For hepatotoxicity evaluation, a cell culture was prepared from a freshly harvested porcine liver obtained from a local slaughter house, according to a procedure established by the authors [32]; it was designed as PLP2. Cultivation of the cells was continued with direct monitoring every two to three days using a phase contrast microscope. Before confluence was reached, cells were subcultured and plated in 96-well plates at a density of 1.0 × 104 cells/well, and commercial in DMEM medium with 10% FBS, 100 U/mL penicillin and 100 μg/mL streptomycin.

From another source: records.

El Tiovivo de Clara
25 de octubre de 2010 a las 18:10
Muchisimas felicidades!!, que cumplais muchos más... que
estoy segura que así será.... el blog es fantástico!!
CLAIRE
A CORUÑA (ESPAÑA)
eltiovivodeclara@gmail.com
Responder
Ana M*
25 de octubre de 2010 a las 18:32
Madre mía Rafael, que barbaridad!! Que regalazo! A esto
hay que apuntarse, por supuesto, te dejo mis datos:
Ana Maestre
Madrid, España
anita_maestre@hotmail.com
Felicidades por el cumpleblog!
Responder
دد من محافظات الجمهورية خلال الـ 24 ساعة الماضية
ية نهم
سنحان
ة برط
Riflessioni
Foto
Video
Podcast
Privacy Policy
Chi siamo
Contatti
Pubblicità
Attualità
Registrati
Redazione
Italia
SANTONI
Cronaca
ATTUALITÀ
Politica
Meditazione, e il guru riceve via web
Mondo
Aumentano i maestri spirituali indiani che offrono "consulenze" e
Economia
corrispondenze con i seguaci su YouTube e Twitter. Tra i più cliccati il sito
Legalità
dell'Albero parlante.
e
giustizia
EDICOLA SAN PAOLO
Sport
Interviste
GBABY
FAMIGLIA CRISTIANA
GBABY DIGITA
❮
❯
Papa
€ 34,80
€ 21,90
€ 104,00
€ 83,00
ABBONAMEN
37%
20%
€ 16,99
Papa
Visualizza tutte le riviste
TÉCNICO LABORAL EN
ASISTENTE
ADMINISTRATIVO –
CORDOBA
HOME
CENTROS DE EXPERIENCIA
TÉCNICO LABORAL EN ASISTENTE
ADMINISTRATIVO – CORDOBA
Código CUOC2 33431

The results were expressed in GI50 values (sample concentration that inhibited 50% of the net cell growth; µg extract/mL solution). Ellipticine was used as positive control.

3.5. Statistical Analysis

For all the experiments four samples were analyzed and all the assays were carried out in triplicate. The results are expressed as mean values and standard deviation (SD). The differences between the different samples were analyzed using one-way analysis of variance (ANOVA) followed by Tukey’s honestly significant difference post hoc test with α = 0.05. This treatment was carried out using SPSS v. 22.0 program (IBM Corporation, Armonk, NY, USA).

4. Conclusions

Overall, this work allowed the evaluation of the bioactivity of T. Impetigosa based phytopreparations (methanolic extract and infusion) and phytoformulations (two dietary supplements namely, pills and syrup). The syrup and the methanolic extract revealed the highest antioxidant activity, while the infusion revealed the lowest activity, results correlated with the corresponding phenolic content. The methanolic extract was the only sample showing inhibitory effects against all the tested human tumor cell lines, with a stronger effect on NCI-H460. This highlights the importance of using methanol in the extraction of the bioactive compounds. However, none of the samples revealed toxicity in non-tumor cells (PLP2). T. Impetigosa was revealed to be a rich source of nutrients and bioactive compounds, with potential to be used in alternative medicine using specific formulations for antioxidant or cytotoxic purposes.